A Promise

The first weekend of the 18 days I decided to fast, to hear from God.  I really knew nothing of hearing his voice at that point, but I was desperate.  After moving out based on consequences around porn, my world was turned upside down.  I had nothing.  I needed him and didn’t really know how to get to him.

I had heard my friend Kate LeBoeuf teach about fasting, and it was different than anything I’d run into up to that point.  She challenged that rather than asking God for a specific outcome in a fast, we might rather ask for our heart to be a “yes” to whatever God had to say or wanted to do.

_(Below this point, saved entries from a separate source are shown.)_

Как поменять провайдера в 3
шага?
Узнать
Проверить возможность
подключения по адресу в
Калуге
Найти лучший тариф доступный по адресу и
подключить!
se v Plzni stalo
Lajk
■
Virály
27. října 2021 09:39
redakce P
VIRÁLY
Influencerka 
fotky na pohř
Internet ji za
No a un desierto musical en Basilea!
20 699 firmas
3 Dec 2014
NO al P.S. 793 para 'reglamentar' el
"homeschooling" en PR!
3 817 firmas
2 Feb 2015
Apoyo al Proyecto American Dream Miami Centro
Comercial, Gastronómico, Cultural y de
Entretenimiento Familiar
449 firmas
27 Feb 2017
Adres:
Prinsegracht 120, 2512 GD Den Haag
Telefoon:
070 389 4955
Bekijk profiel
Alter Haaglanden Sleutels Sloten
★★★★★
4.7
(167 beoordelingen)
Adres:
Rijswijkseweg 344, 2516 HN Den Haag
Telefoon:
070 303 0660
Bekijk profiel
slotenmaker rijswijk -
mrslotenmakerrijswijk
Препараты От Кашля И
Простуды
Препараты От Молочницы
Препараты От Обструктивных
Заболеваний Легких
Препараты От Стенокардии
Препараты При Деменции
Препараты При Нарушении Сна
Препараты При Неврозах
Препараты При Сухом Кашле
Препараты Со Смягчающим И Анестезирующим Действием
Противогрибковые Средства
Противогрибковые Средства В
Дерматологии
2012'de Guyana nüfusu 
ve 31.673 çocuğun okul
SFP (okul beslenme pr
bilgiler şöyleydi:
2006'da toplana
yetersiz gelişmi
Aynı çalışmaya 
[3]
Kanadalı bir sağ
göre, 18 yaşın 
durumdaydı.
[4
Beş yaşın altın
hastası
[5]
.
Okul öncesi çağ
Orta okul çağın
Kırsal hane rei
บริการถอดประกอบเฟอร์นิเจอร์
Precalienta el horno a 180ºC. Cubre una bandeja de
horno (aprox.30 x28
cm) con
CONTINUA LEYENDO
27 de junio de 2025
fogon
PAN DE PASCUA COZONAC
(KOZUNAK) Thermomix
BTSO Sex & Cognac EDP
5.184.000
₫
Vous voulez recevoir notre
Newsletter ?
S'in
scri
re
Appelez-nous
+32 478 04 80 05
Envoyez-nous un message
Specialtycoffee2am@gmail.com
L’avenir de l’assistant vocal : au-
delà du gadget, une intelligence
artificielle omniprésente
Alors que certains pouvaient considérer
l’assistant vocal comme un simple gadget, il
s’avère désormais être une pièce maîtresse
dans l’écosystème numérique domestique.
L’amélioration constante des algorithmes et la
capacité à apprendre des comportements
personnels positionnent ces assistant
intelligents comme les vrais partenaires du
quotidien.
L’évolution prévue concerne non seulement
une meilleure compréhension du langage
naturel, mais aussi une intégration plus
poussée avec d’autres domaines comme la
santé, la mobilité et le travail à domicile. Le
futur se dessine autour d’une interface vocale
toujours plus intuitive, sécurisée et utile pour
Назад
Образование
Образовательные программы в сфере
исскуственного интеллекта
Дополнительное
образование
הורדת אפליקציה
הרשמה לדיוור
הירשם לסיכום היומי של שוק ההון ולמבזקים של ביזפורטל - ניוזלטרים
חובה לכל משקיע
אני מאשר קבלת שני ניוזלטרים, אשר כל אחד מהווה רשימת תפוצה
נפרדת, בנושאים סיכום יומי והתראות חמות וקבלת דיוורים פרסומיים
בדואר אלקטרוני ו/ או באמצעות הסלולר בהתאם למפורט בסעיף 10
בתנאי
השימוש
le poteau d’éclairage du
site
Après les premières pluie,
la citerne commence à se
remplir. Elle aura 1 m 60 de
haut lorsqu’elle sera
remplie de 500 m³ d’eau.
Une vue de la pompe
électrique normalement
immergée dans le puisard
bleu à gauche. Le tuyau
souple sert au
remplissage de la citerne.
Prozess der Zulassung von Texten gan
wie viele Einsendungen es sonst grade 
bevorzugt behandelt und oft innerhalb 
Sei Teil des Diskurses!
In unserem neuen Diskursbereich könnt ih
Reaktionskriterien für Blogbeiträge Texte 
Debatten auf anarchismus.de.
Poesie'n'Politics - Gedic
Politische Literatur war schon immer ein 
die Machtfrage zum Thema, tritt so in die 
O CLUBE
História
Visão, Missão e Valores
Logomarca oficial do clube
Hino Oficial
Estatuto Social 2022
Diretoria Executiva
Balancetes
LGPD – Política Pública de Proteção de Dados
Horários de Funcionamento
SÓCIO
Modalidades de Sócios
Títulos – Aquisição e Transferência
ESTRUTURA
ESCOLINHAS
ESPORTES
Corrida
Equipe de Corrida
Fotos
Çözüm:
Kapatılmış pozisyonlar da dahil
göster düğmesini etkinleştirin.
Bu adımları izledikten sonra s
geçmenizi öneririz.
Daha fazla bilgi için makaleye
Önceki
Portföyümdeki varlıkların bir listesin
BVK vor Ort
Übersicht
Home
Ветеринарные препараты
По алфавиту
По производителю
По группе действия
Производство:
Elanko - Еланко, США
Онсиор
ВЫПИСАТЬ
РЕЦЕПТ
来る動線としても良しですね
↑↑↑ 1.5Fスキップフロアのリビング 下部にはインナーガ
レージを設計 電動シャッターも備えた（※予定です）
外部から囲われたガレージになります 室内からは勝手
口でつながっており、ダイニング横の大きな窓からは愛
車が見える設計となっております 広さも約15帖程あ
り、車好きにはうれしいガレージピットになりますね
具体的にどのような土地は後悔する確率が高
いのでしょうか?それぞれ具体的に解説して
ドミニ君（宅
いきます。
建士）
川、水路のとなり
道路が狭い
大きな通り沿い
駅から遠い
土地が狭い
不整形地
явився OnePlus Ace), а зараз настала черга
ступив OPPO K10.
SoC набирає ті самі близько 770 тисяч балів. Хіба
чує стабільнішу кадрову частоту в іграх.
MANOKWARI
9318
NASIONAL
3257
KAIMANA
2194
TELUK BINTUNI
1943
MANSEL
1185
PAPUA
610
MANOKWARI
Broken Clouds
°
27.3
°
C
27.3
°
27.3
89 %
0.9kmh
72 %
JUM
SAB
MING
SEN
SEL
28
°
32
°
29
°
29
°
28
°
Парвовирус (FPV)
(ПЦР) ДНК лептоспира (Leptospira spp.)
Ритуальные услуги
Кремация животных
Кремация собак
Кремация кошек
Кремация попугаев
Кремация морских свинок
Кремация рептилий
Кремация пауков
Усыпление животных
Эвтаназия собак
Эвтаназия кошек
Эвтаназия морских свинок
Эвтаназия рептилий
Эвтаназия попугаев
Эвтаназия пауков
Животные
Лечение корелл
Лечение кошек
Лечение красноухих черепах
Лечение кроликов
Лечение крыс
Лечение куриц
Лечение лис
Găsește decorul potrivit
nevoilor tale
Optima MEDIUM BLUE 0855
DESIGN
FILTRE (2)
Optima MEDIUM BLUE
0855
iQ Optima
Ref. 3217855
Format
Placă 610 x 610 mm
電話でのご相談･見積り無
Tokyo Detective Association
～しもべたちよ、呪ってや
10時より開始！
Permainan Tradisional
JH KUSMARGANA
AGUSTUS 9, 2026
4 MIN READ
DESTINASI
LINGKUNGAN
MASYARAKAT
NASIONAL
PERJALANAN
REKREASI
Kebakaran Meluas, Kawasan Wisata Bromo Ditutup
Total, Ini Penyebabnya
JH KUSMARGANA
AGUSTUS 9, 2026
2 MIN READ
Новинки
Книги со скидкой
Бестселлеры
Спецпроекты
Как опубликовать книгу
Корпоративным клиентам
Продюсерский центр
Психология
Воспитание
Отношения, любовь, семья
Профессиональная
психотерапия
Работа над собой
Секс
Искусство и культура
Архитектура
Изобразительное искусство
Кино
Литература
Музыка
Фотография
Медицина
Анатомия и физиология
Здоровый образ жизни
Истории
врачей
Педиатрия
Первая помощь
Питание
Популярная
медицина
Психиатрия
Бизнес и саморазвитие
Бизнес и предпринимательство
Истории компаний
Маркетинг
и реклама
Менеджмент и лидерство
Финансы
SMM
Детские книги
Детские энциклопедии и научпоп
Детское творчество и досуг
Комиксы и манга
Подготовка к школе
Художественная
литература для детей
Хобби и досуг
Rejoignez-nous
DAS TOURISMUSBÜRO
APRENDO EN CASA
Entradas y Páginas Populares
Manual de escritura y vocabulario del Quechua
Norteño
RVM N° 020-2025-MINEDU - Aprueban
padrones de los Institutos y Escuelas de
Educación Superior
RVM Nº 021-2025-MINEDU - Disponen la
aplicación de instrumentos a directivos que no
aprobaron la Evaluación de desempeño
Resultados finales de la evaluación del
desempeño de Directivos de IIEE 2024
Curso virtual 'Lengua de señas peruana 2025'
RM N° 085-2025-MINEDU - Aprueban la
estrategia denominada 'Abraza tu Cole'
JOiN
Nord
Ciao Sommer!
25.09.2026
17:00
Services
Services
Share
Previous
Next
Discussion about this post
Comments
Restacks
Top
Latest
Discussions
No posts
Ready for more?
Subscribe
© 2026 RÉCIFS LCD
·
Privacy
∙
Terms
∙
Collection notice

The weekend dragged on, I journaled, cried, begged, pleaded, got pissed about not eating, and essentially did everything but hear his voice.  I was super frustrated.  Then Sunday night, I heard “never will I leave you, never will I forsake you”.  (from Hebrews 13:5b)  It felt like my thinking, the sub-vocalization much like my own thoughts.  But the quality of it was different, and I knew it wasn’t my thought, but his.

The next time I saw our counselor, I was a little disappointed about the whole thing, “yeah, I fasted all weekend and all I got was this crummy verse.”  He re-directed my thinking.  “The God of the universe spoke to you and you’re whining?”  He helped me see that this thought from God, his promise to never abandon me, was just the thing I needed to keep going.  I was not sure at that point if I could actually change, or if I could save my marriage, or what would happen next.  But one thing I did know.  God was there, God was here, and he wasn’t going away.

Lesson 4?  We have a conversational God, who’s speaking all the time, and it’s worth taking the time to hear his voice.  He says in Psalm 139:18 “how many are my thoughts concerning you, like the grains of sand on the sea.”  He’s thinking about you all the time.  He also says, in John 10:27, “my sheep hear my voice and they follow.”  He wants to talk to you, for you to hear from him.  It might take a little practice, some false start beginnings like mine, but it will be worth it.  Start by crediting every thought you have that takes you to him, as being from him.  Every time you sing the lines of a worship song, it’s him pulling you back to him and speaking to you.  Every time a scripture fires in your thoughts, or you’re struck by simple beauty in nature.  Start with “yes”, say thank you, and then ask for more.